Exercice a> Rassemblez chaque ligne des enregistrements où figure le mot « enhance », en tenant compte de la casse.

Extrait du texte>
Publié en 2005, "Festins secrets" fut sans doute le roman de la révélation pour Pierre Jourde (c'est en tout cas par là que je l'ai découvert à l'époque), pour cet écrivain jusqu'alors surtout connu pour ses talents de critique authentique, et malgré - déjà - l'écho et la polémique suscités par sa troisième fiction, "Pays perdu", en 2003.
À la relecture, plus encore qu'en première approche, il est saisissant de constater à quel point l'exigence et le talent littéraire ici à l'œuvre permettent à l'auteur de sublimer son propos "de base"...
Oui, le regard du narrateur, professeur de collège encore tout gorgé de passion de l'enseignement et de la littérature, muté dans cette sombre ville de province, très vite confronté à la double horreur sociale - élèves perdus et abrutis, bourgeoisie perfectionnant l'art de l'hypocrisie jusqu'à des sommets inégalés -, dresse un constat noir, virulent, voire provocateur, de la déliquescence d'une société et de la fermentation inexorable de ses pires miasmes.
Mais utilisant toutes les ressources d'une panoplie technique et narrative de très haute volée, ce narrateur particulièrement peu fiable, et l'irruption contre toute incrédulité d'éléments quasiment fantastiques, dressent avant tout le chemin d'une exploration du Mal contemporain, thème de prédilection pour un auteur par ailleurs professeur et critique pointu, fin connaisseur du XIXème siècle tardif et de l'écriture de la décadence, comme le soutiennent bien entendu son "Empailler le toréador" ou plus encore son "Littérature monstre".

Jeu de données>
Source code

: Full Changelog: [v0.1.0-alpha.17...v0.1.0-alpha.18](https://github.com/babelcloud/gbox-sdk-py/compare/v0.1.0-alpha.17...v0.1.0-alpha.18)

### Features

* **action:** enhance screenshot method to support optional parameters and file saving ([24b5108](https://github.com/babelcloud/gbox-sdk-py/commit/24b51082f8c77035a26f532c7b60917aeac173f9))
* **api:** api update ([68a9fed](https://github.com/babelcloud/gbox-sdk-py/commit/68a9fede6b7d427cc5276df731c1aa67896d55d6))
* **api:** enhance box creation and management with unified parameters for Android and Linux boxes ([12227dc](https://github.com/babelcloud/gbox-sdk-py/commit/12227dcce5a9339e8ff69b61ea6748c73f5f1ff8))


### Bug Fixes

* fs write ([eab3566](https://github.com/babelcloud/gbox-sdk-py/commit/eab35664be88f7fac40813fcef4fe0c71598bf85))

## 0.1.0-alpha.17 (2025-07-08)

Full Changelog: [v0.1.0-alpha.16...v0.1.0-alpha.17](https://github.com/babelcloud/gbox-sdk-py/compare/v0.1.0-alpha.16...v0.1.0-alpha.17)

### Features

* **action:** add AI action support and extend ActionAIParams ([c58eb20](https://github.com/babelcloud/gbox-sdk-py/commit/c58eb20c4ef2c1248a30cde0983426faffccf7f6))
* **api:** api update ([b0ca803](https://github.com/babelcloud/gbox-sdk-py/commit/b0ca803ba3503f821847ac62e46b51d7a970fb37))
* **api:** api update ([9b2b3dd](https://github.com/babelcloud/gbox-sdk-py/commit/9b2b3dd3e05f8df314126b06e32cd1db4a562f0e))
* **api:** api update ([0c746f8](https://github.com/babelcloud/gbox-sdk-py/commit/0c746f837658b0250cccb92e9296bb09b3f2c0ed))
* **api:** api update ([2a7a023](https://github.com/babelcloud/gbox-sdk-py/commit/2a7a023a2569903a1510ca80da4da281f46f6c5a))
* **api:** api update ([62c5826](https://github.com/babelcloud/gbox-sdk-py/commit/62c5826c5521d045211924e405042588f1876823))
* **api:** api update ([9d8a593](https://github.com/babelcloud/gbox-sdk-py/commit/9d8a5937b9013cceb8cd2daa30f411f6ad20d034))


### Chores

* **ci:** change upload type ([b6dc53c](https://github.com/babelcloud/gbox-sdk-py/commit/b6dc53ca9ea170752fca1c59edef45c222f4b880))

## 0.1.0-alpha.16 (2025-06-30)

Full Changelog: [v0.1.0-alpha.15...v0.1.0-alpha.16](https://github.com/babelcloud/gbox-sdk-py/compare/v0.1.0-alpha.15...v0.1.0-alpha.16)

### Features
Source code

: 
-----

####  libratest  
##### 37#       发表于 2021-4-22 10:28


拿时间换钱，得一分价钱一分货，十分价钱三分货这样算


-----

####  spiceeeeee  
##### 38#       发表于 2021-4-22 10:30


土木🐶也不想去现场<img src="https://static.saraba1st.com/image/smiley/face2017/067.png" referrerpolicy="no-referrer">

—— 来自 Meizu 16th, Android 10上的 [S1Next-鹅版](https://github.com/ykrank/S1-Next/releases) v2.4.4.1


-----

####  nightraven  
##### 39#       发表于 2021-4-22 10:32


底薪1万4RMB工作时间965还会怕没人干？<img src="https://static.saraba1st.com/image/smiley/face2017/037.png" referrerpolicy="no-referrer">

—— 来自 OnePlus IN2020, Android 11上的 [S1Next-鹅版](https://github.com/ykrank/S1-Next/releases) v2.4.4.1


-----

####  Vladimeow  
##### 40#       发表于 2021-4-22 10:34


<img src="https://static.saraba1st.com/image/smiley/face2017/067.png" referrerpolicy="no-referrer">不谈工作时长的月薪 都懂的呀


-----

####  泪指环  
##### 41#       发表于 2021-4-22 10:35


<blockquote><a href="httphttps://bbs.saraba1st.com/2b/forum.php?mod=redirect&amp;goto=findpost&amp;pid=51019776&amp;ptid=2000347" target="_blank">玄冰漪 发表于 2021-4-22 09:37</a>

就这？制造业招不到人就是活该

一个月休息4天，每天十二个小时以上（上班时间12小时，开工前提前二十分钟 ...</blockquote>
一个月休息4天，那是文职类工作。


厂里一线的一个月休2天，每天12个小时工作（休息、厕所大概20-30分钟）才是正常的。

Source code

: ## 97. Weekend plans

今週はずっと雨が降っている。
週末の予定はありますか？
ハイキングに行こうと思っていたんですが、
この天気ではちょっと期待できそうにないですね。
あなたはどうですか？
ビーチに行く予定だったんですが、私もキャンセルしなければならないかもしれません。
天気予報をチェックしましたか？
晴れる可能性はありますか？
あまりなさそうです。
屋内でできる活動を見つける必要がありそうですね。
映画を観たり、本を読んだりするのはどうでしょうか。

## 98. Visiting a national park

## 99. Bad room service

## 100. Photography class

Exercice b> Indiquez si chacune des affirmations suivantes concorde avec l'extrait consacré à « Festins secrets », en répondant par oui ou par non et en citant à l'identique les mots de l'extrait qui tranchent : (i) le roman est paru en 2005 ; (ii) le narrateur est professeur de lycée ; (iii) « Pays perdu » est la deuxième fiction de l'auteur.

Résultat a>
* **action:** enhance screenshot method to support optional parameters and file saving ([24b5108](https://github.com/babelcloud/gbox-sdk-py/commit/24b51082f8c77035a26f532c7b60917aeac173f9))
* **api:** enhance box creation and management with unified parameters for Android and Linux boxes ([12227dc](https://github.com/babelcloud/gbox-sdk-py/commit/12227dcce5a9339e8ff69b61ea6748c73f5f1ff8))

Résultat b>
(i) Oui : « Publié en 2005, "Festins secrets" ».
(ii) Non : « professeur de collège ».
(iii) Non : « sa troisième fiction, "Pays perdu", en 2003 ».